800.000 Menschen sterben jährlich weltweit durch Suizid; unter den 15 bis 29jährigen ist er die zweithäufigste Todesursache. In dieser vulnerablen Lebensphase können Mediendarstellungen Einfluss darauf nehmen, wie Jugendliche Suizidalität bewältigen. So können Medienberichte einerseits Imitationssuizide auslösen (Werther-Effekt), aber andererseits auch die Suizidprävention unterstützen (Papageno-Effekt). Online «Suicide Games» sind digitale Mutproben, die die Vulnerabilität der Heranwachsenden ausnutzen, um sie zu selbstverletzenden Handlungen zu bewegen.

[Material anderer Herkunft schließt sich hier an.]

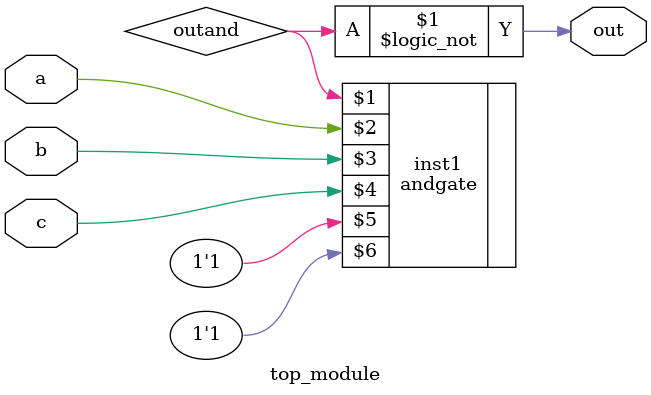
<source format=v>
module top_module (input a, input b, input c, output out);//
    wire outand;
    andgate inst1 (outand, a, b, c,1'b1,1'b1);
    assign out = !outand;
endmodule

</source>
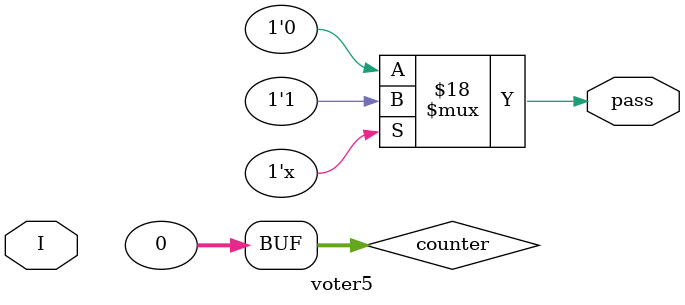
<source format=sv>
`timescale 1ns / 1ps


module voter5(
    input [4:0] I,
    output logic pass
    );
    
    int counter = 0;
    always_comb  begin
        for( int i = 0; i < 5 ;i= i+1)begin
             if ( I[i] == 1'b1)begin
                 counter = counter + 1;
             end
        end      
        if (counter>=3)begin pass = 1'b1 ;end 
        else begin pass = 1'b0 ;end          
        counter = 0;
     end
endmodule

</source>
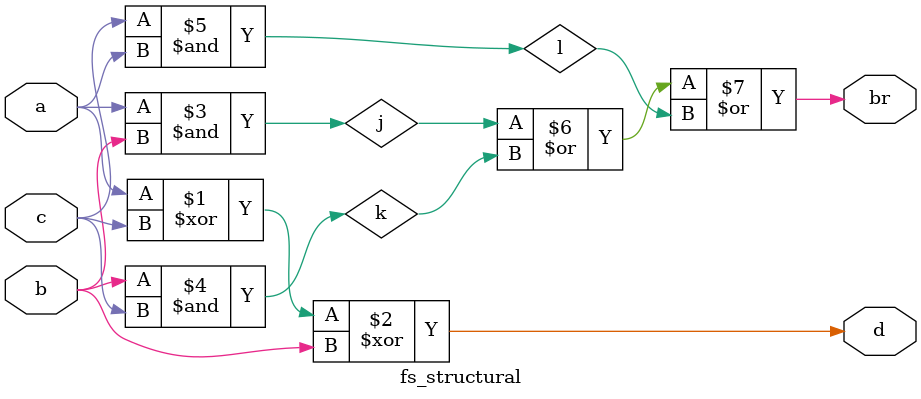
<source format=v>

module fs_structural(a,b,c,d,br);
input a,b,c;
output d,br;
xor (d,a,c,b);
wire j,k,l;
and(j,a,b);
and(k,b,c);
and(l,c,a);
or(br,j,k,l);

endmodule

</source>
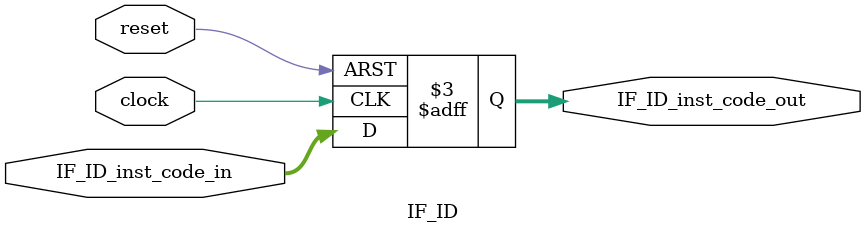
<source format=v>
module IF_ID(input clock, 
	input reset,
	input [7:0] IF_ID_inst_code_in,
	output reg [7:0] IF_ID_inst_code_out);
  
  always@(posedge clock or negedge reset)
  begin
		if(reset == 0  )
			begin
			IF_ID_inst_code_out <= 8'b0;
			end   
		else
			begin 
			IF_ID_inst_code_out <= IF_ID_inst_code_in;
			end
  end
endmodule
  
</source>
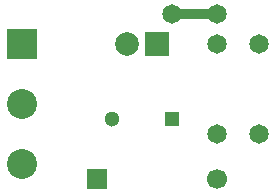
<source format=gbr>
G04 #@! TF.FileFunction,Copper,L1,Top,Signal*
%FSLAX46Y46*%
G04 Gerber Fmt 4.6, Leading zero omitted, Abs format (unit mm)*
G04 Created by KiCad (PCBNEW 4.0.0-1rc2.201511201506+6189~38~ubuntu15.10.1-stable) date lun 30 nov 2015 17:23:25 ART*
%MOMM*%
G01*
G04 APERTURE LIST*
%ADD10C,0.100000*%
%ADD11R,1.300000X1.300000*%
%ADD12C,1.300000*%
%ADD13R,2.000000X2.000000*%
%ADD14C,2.000000*%
%ADD15C,1.699260*%
%ADD16R,1.699260X1.699260*%
%ADD17R,2.540000X2.540000*%
%ADD18C,2.540000*%
%ADD19C,1.651000*%
%ADD20C,0.812800*%
G04 APERTURE END LIST*
D10*
D11*
X152019000Y-101092000D03*
D12*
X147019000Y-101092000D03*
D13*
X150749000Y-94742000D03*
D14*
X148209000Y-94742000D03*
D15*
X155829520Y-106169460D03*
D16*
X145669520Y-106169460D03*
D17*
X139319000Y-94742000D03*
D18*
X139319000Y-99822000D03*
X139319000Y-104902000D03*
D19*
X155829000Y-94742000D03*
X155829000Y-102362000D03*
X159385000Y-94742000D03*
X159385000Y-102362000D03*
X155829000Y-92202000D03*
X152019000Y-92202000D03*
D20*
X152019000Y-92202000D02*
X155829000Y-92202000D01*
M02*

</source>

Bei der aktuell mit medialer Aufmerksamkeit verfolgten Momo-Challenge (MC) handelt es sich um eine solche digitale Mutprobe. Jugendliche fordern sich dabei gegenseitig dazu auf, Soziale-Medien-Accounts zu kontaktieren, die ihnen angeblich selbstverletzende Aufgaben stellen sollen – bis hin zum Suizid. Die MC wird seit November 2018 vor allem auf YouTube verbreitet und zahlreiche Journalisten sowie prominente Persönlichkeiten haben sich bereits dafür eingesetzt, dass entsprechende Videos gelöscht werden. Dieses Forschungsprojekt untersucht (1) welche Reichweiten die MC über YouTube erzielt, (2) wie groß das Gefährdungspotenzial dieses Materials insgesamt und einzelner Communities im Speziellen ist und (3) welche Medieneffekte dieses Material zur Folge hat.